## [What is being asked]
Please reproduce, exactly as given, the lines running from the start of the data to the line containing "pela Turkia, Syria", inclusive, and omit the pictures.
※
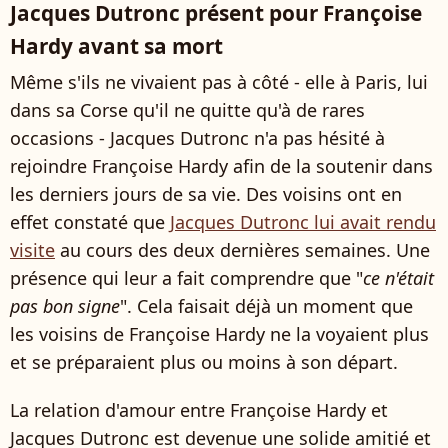
Jacques Dutronc présent pour Françoise
Hardy avant sa mort
Même s'ils ne vivaient pas à côté - elle à Paris, lui
dans sa Corse qu'il ne quitte qu'à de rares
occasions - Jacques Dutronc n'a pas hésité à
rejoindre Françoise Hardy afin de la soutenir dans
les derniers jours de sa vie. Des voisins ont en
effet constaté que
Jacques Dutronc lui avait rendu
visite
au cours des deux dernières semaines. Une
présence qui leur a fait comprendre que "
ce n'était
pas bon signe
". Cela faisait déjà un moment que
les voisins de Françoise Hardy ne la voyaient plus
et se préparaient plus ou moins à son départ.
La relation d'amour entre Françoise Hardy et
Jacques Dutronc est devenue une solide amitié et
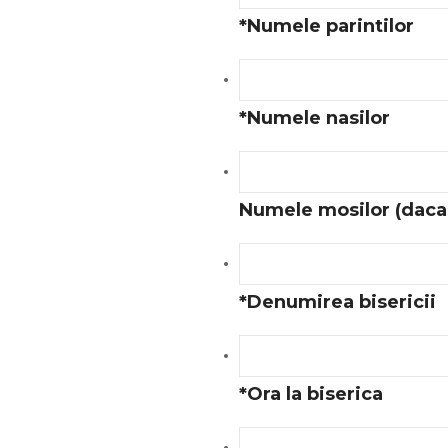
*
Numele parintilor
*
Numele nasilor
Numele mosilor (daca
*
Denumirea bisericii
*
Ora la biserica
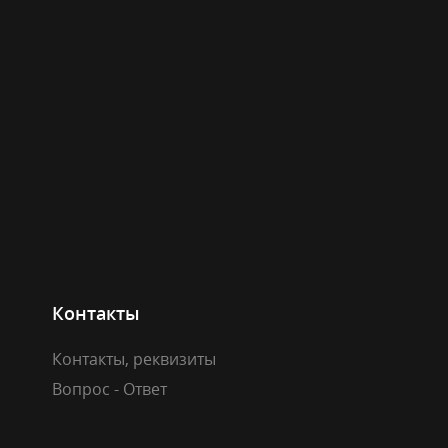
Контакты
Контакты, реквизиты
Вопрос - Ответ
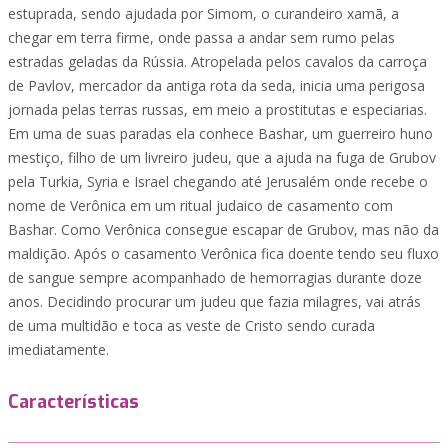
estuprada, sendo ajudada por Simom, o curandeiro xamã, a
chegar em terra firme, onde passa a andar sem rumo pelas
estradas geladas da Rússia. Atropelada pelos cavalos da carroça
de Pavlov, mercador da antiga rota da seda, inicia uma perigosa
jornada pelas terras russas, em meio a prostitutas e especiarias.
Em uma de suas paradas ela conhece Bashar, um guerreiro huno
mestiço, filho de um livreiro judeu, que a ajuda na fuga de Grubov
pela Turkia, Syria e Israel chegando até Jerusalém onde recebe o
nome de Verônica em um ritual judaico de casamento com
Bashar. Como Verônica consegue escapar de Grubov, mas não da
maldição. Após o casamento Verônica fica doente tendo seu fluxo
de sangue sempre acompanhado de hemorragias durante doze
anos. Decidindo procurar um judeu que fazia milagres, vai atrás
de uma multidão e toca as veste de Cristo sendo curada
imediatamente.
Características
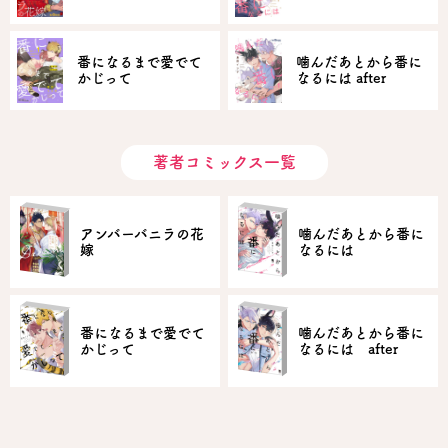
番になるまで愛でて
噛んだあとから番に
かじって
なるには after
著者コミックス一覧
アンバーバニラの花
噛んだあとから番に
嫁
なるには
番になるまで愛でて
噛んだあとから番に
かじって
なるには after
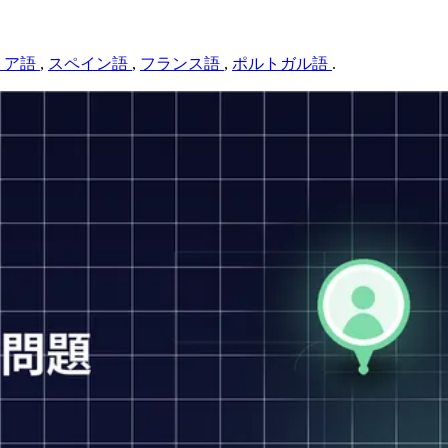
リア語
,
スペイン語
,
フランス語
,
ポルトガル語
.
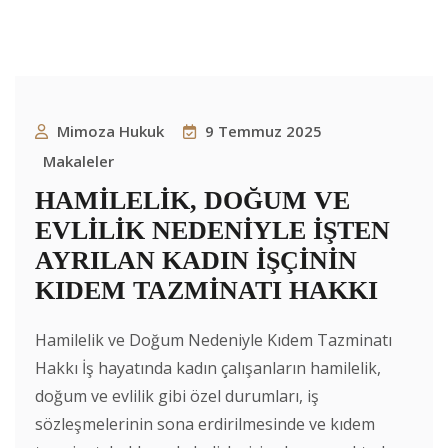
Mimoza Hukuk
9 Temmuz 2025
Makaleler
HAMİLELİK, DOĞUM VE
EVLİLİK NEDENİYLE İŞTEN
AYRILAN KADIN İŞÇİNİN
KIDEM TAZMİNATI HAKKI
Hamilelik ve Doğum Nedeniyle Kıdem Tazminatı
Hakkı İş hayatında kadın çalışanların hamilelik,
doğum ve evlilik gibi özel durumları, iş
sözleşmelerinin sona erdirilmesinde ve kıdem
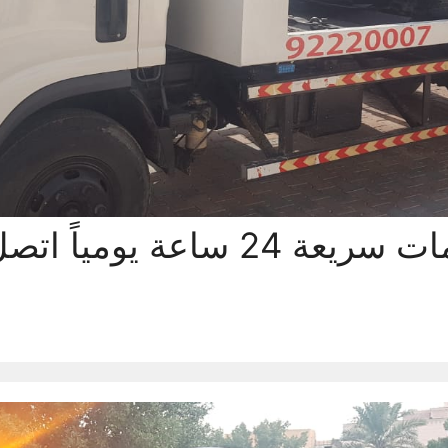
كرين سلوى بخدمات سريعة 24 ساعة يومي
※
## [Your response]
Jacques Dutronc présent pour Françoise
Hardy avant sa mort
Même s'ils ne vivaient pas à côté - elle à Paris, lui
dans sa Corse qu'il ne quitte qu'à de rares
occasions - Jacques Dutronc n'a pas hésité à
rejoindre Françoise Hardy afin de la soutenir dans
les derniers jours de sa vie. Des voisins ont en
effet constaté que
Jacques Dutronc lui avait rendu
visite
au cours des deux dernières semaines. Une
présence qui leur a fait comprendre que "
ce n'était
pas bon signe
". Cela faisait déjà un moment que
les voisins de Françoise Hardy ne la voyaient plus
et se préparaient plus ou moins à son départ.
La relation d'amour entre Françoise Hardy et
Jacques Dutronc est devenue une solide amitié et
*
Numele parintilor
*
Numele nasilor
Numele mosilor (daca
*
Denumirea bisericii
*
Ora la biserica
Контакты
Контакты, реквизиты
Вопрос - Ответ
estuprada, sendo ajudada por Simom, o curandeiro xamã, a
chegar em terra firme, onde passa a andar sem rumo pelas
estradas geladas da Rússia. Atropelada pelos cavalos da carroça
de Pavlov, mercador da antiga rota da seda, inicia uma perigosa
jornada pelas terras russas, em meio a prostitutas e especiarias.
Em uma de suas paradas ela conhece Bashar, um guerreiro huno
mestiço, filho de um livreiro judeu, que a ajuda na fuga de Grubov
pela Turkia, Syria e Israel chegando até Jerusalém onde recebe o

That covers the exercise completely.